Türkiye’de siyasetin ekonomiyle ilişkisinin en kritik noktalarından birini kamu ihaleleri oluşturur. Her dönemde tartışmalara neden olan, fakat son dönemde davetiye usulüne dönerek daha büyük soru işaretlerini barındıran ihaleler kapalı kutu gibidir.
Özellikle muhatapların sağlıklı bir biçimde görüşü alınmaksızın ya da uygulamada etki yapmasına izin vermeksizin oluşturulan Kamu İhale Kanunu, çıkarılmasının ardından defalarca değiştirildi. Elbette rantın oluştuğu yerde sıkıntılar da bitmiyor. Bu sıkıntıların temelinde de Kam İhale Kurumu geliyor. Eğer bu ülkede kamu eliyle yaratılan rantın ve yatırımların kozmik odası neresidir dersek, rahatlıkla bu kurumu gösterebiliriz.
Çünkü yolsuzluk iddialarının gündeme geldiği süreçte, bunların doğru olup olmadığını anlayabilmek ancak burada sağlıklı bir inceleme yapmakla mümkün olabilir. Nitekim dün Ankara Polisi Kamu İhale Kurumu’nda ani bir baskınla arama yaptı. Üç kurul üyesi ile 20 işadamının gözaltına alındığı operasyon sonrasında çok sayıda belge ve dijital veriye el konuldu. 2 yıldır devam ettirilen soruşturmada 48 dosyada ihaleye fesat karıştırıldığı iddia ediliyor.
Mesele basına yansıyınca kurumdan bir açıklama yapıldı. Mesele küçültülerek birkaç personelin odasında yapılan araştırma olarak nitelendirildi. Kurumun da gelişmeleri yakından takip ettiği duyuruldu.
Şimdi öncelikle söz konusu olan Kamu İhale Kurumu ise ve burada baskın ile arama yapılıyorsa, bunu sıradan bir olay olarak görmek mümkün değil. Hele ki bunca iddia havada uçuşurken... İkincisi kurumun hadiseyi küçültmeye yönelik beyanatı da ayrıca dikkatleri buraya çekti.
Fotoğrafa genelden baktığımızda birkaç açıyı ortaya koymak gerekiyor. Birincisi yapılan arama son süreçte Ankara’da iktidar içinde devam eden güç mücadelesinin bir yansıması olabilir.
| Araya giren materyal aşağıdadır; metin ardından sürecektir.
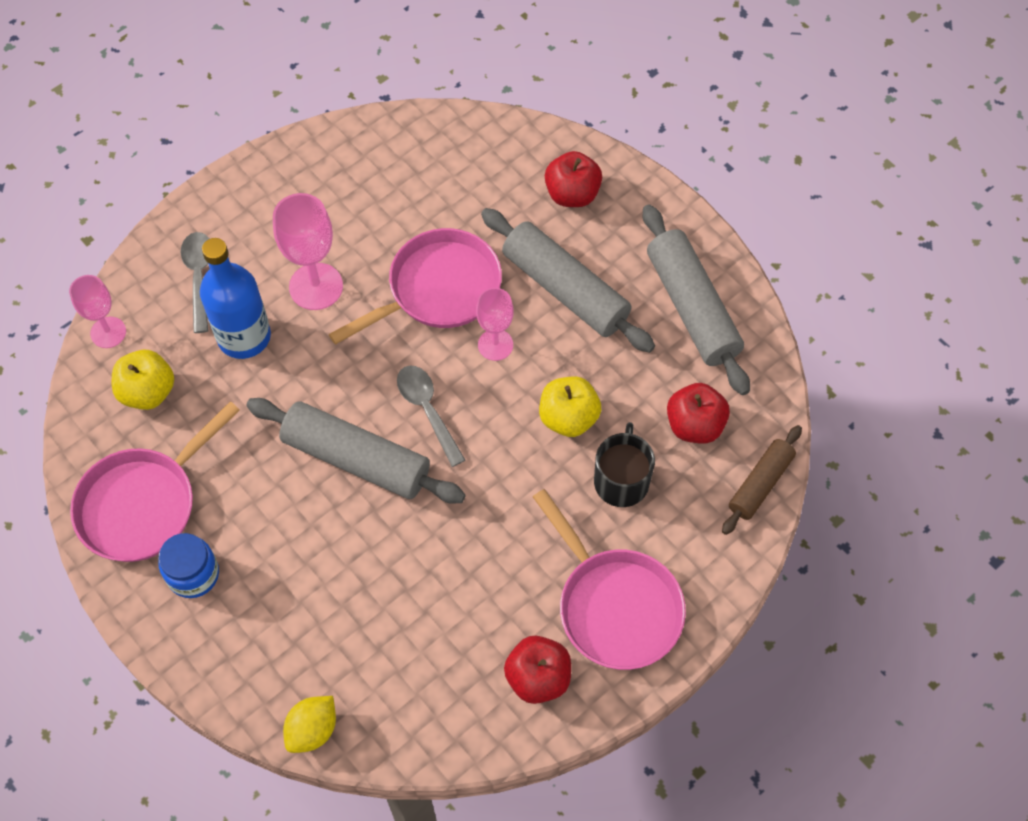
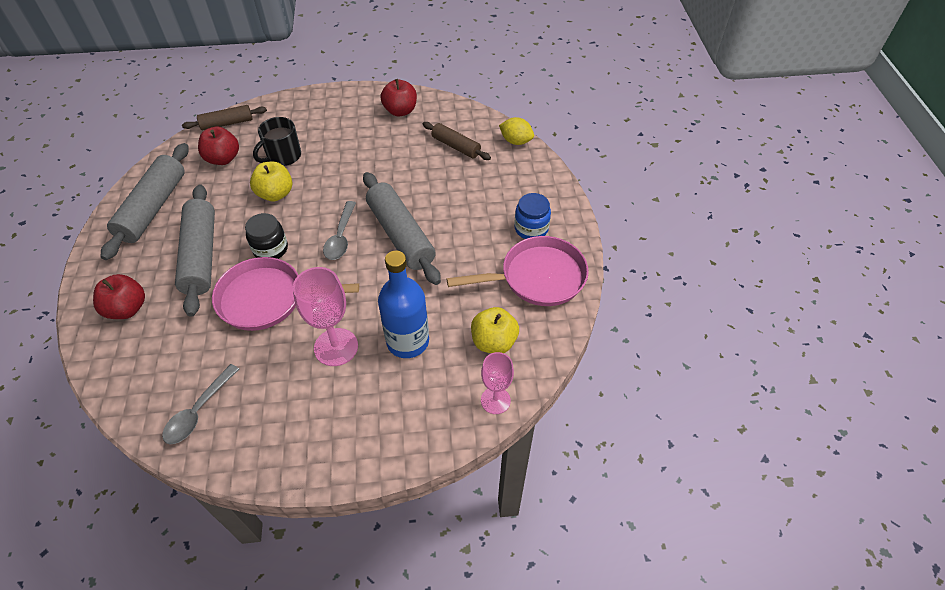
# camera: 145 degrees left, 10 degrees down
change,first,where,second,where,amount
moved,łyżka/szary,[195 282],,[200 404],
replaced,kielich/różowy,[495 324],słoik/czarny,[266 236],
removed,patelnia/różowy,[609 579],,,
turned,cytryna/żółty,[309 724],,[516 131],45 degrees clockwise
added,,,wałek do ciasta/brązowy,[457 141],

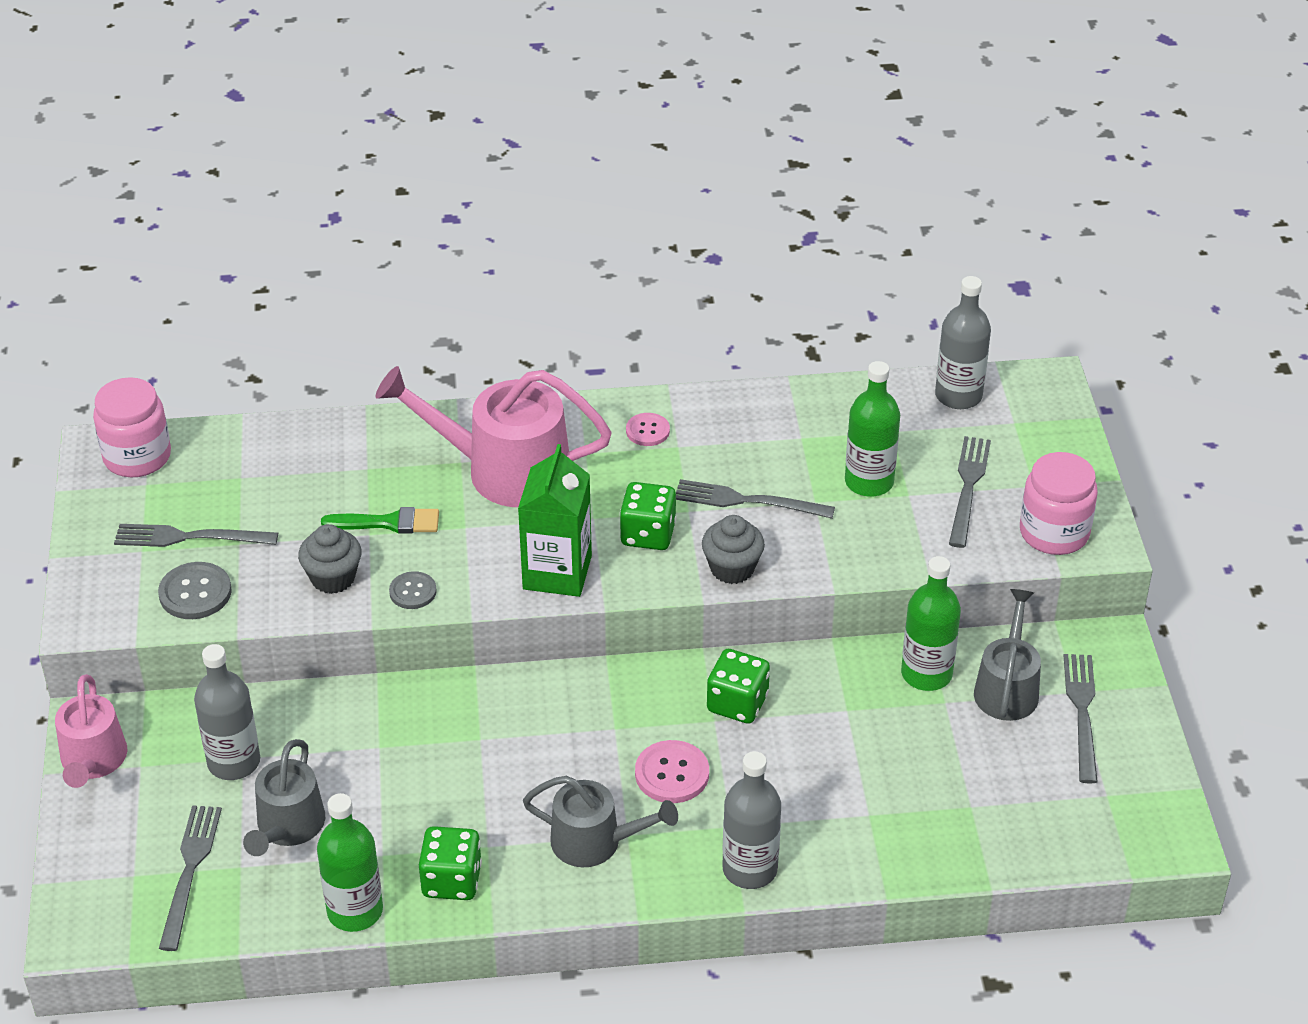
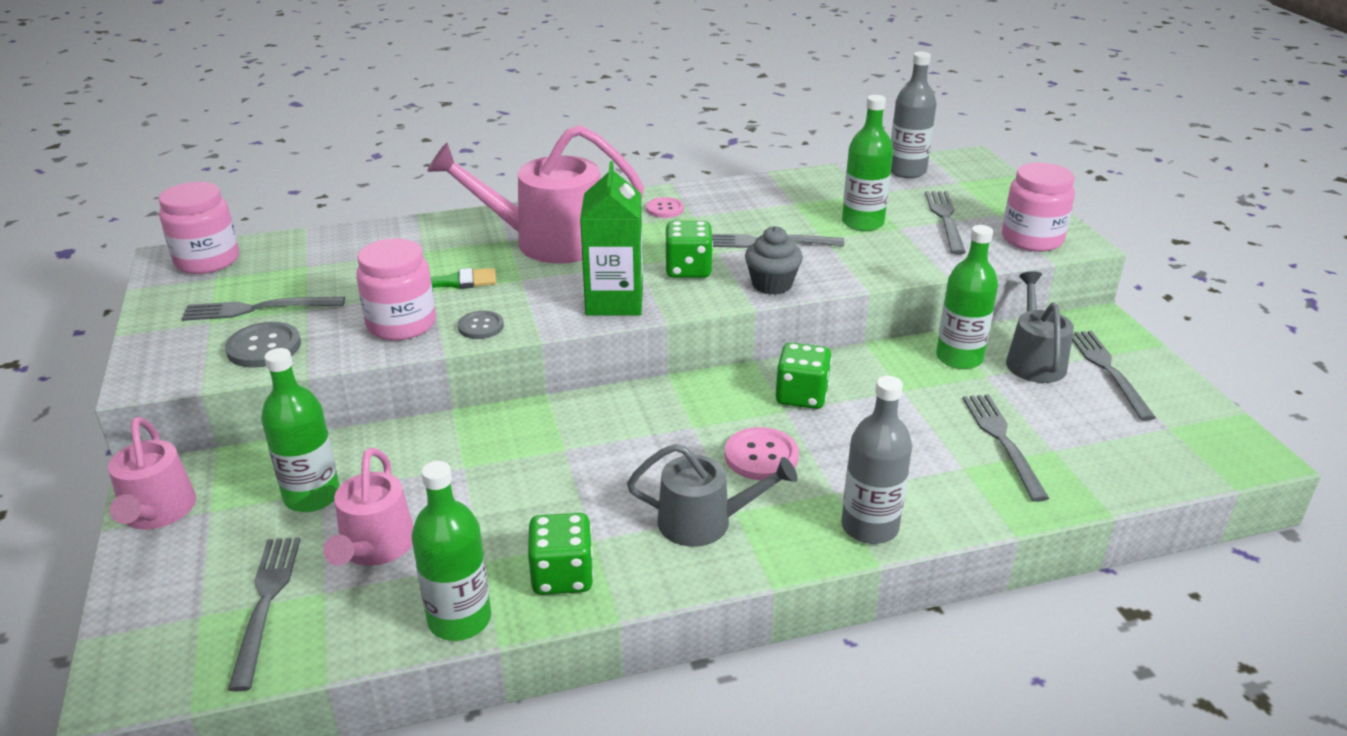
# camera: 10 degrees left, 10 degrees down
change,first,where,second,where,amount
replaced,muffinka/szary,[330 559],słoik/różowy,[396 289],
recoloured,butelka/szary,[227 712],butelka/zielony,[300 430],
recoloured,konewka/szary,[284 797],konewka/różowy,[369 507],
added,,,widelec/szary,[1006 448],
Çünkü MİT çıkışının hemen ardından yapılmış olması manidâr…
İkinci açı, iktidarı oluşturan güçler koalisyonu içinde bir rant kavgasının uzantısı mıdır? Çünkü son dönemde rantın ve bunu kamu yoluyla sunmanın yolu olan ihalelerin paylaşımlarıyla ilgili tartışmalar yaşandığını biliyoruz. Bunda ekonomik tedbirlerin ve kısılan kamu yatırımlarının da, iddia odur ki açgözlülüğün de rolü var.
Üçüncü bir bakış açısıyla bu ‘adam yeme olarak nitelendirilen türden bir operasyon olabilir mi’ sorusunu gündeme getirir. Yani içeride gerçekleşebilecek olası bir yolsuzluğun açığa çıkmasını engelleyecek personelin devre dışı bırakılması ve ‘yavuz hırsız ev sahibini bastırır’ türünden bir atılım da ihtimal dahilindedir.
Özetle meseleye soğukkanlı yaklaşmak ve gelişmeleri dikkatle izlemek lazım. Fakat bence söz konusu olmayan tek ihtimal, bunun münferit bir yolsuzluk soruşturması olduğudur. Özellikle sektörün bileşenleriyle konuştuğunuzda kozmik odadan pis kokuların gelme ihtimali yükseliyor. Bu nedenle olasılıklara karşı objektif olunmalı, ama bu kozmik oda operasyonunun küçümsenmesine izin verilmemelidir.